• **Texte fourni**
▼
L'architecture sacrée moderne (re)valorisée

 

Le 15 février 2016, Hélène David alors ministre de la Culture et des Communications du Québec, annonçait que les édifices cultuels modernes de qualité incontournable érigés entre 1945 à 1975 allaient être admissibles à l'aide financière pour la restauration. Ce n'était pas le cas auparavant. Pour le moment, 40 édifices sont concernés par cette ouverture. L'avenir nous dira si l'élargissement du corpus pourra être envisagé dans le futur, au-delà des édifices classés A.

 

Dans le contexte actuel où de nombreux lieux de cultes sont désertés, fermés, reconvertis ou démolis, cette nouvelle est bien venue. D'une part, les églises modernes représentent une proportion importante de notre patrimoine bâti religieux à l'échelle provinciale. D'autre part, ces édifices nés du renouveau liturgique pâtissent d'une méconnaissance qui entraîne indifférence et mépris envers leur conservation. Selon l'évaluation du Conseil du Patrimoine Religieux du Québec (2013), 1070 édifices cultuels ont été construits après 1945, soit 38% du patrimoine religieux provincial. Par ailleurs, nombre de ces réalisations occupent une place incontournable dans notre histoire de l'architecture moderne.
▲
• **Consigne 1**
D'après le texte fourni, combien d'édifices sont pour le moment concernés par l'ouverture de l'aide financière à la restauration ?
• **Consigne 2**
Expliquez, en vous appuyant sur le texte fourni, pourquoi l'annonce du 15 février 2016 est considérée comme une bonne nouvelle.
• **Consigne 3**
Indiquez si chacun des énoncés suivants est conforme au texte fourni en répondant par oui ou par non, et citez les mots du texte qui le justifient.
(a) Avant 2016, les édifices cultuels modernes érigés entre 1945 et 1975 pouvaient déjà recevoir l'aide financière pour la restauration.
(b) Selon le Conseil du Patrimoine Religieux du Québec, 1070 édifices cultuels ont été construits après 1945.
(c) L'aide financière est désormais ouverte à tous les édifices cultuels modernes, sans distinction de classement.

• **Contenu des données**
▼
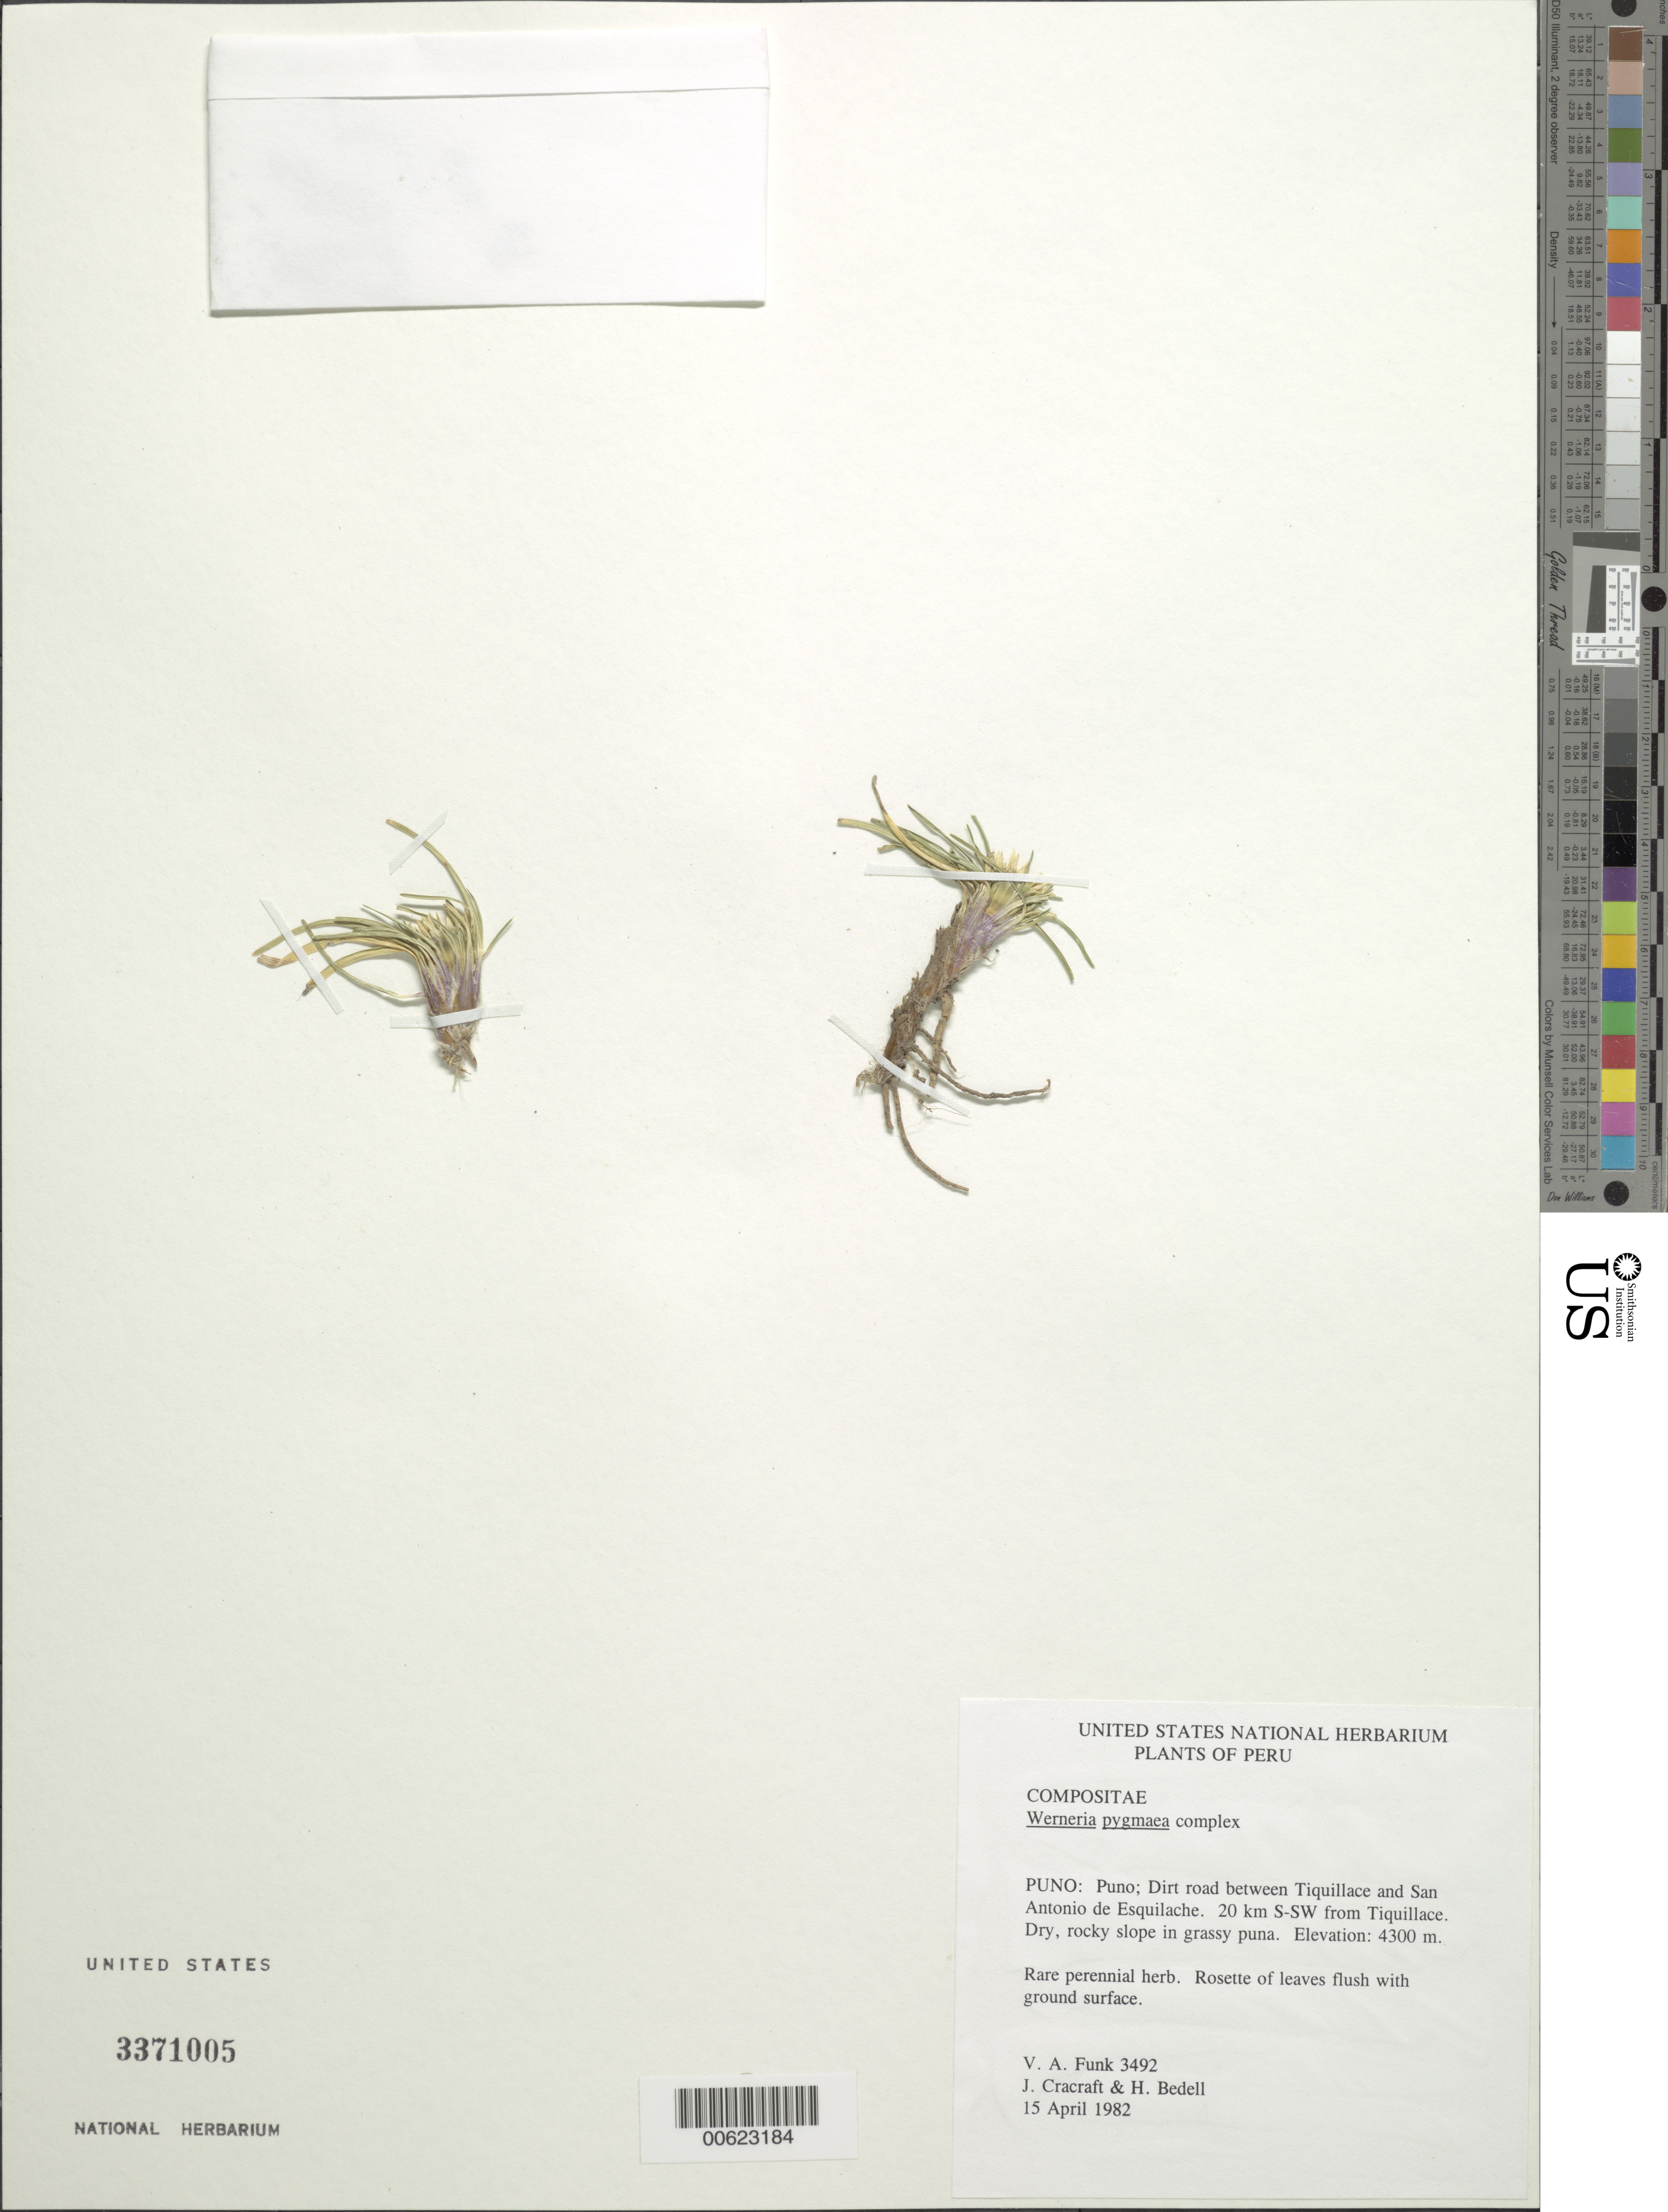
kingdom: Plantae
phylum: Tracheophyta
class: Magnoliopsida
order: Asterales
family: Asteraceae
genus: Werneria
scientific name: Werneria pygmaea complex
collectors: V. Funk & J. L. Cracraft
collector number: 3492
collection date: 1982-04-15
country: Peru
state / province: Puno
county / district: Puno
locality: Tiquillace to San Antonio de Esquilache, 20 km S-SW from Tiquillace. Dry, rocky slope in grassy puna.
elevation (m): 4300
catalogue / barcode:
▲
• **Corrigé 1**
Pour le moment, 40 édifices sont concernés.

• **Corrigé 2**
De nombreux lieux de culte sont actuellement désertés, fermés, reconvertis ou démolis. Les églises modernes représentent une proportion importante du patrimoine bâti religieux de la province. Ces édifices souffrent aussi d'une méconnaissance qui entraîne indifférence et mépris envers leur conservation.

• **Corrigé 3**
(a) Non : « Ce n'était pas le cas auparavant. »
(b) Oui : « 1070 édifices cultuels ont été construits après 1945, soit 38% du patrimoine religieux provincial ».
(c) Non : « L'avenir nous dira si l'élargissement du corpus pourra être envisagé dans le futur, au-delà des édifices classés A. »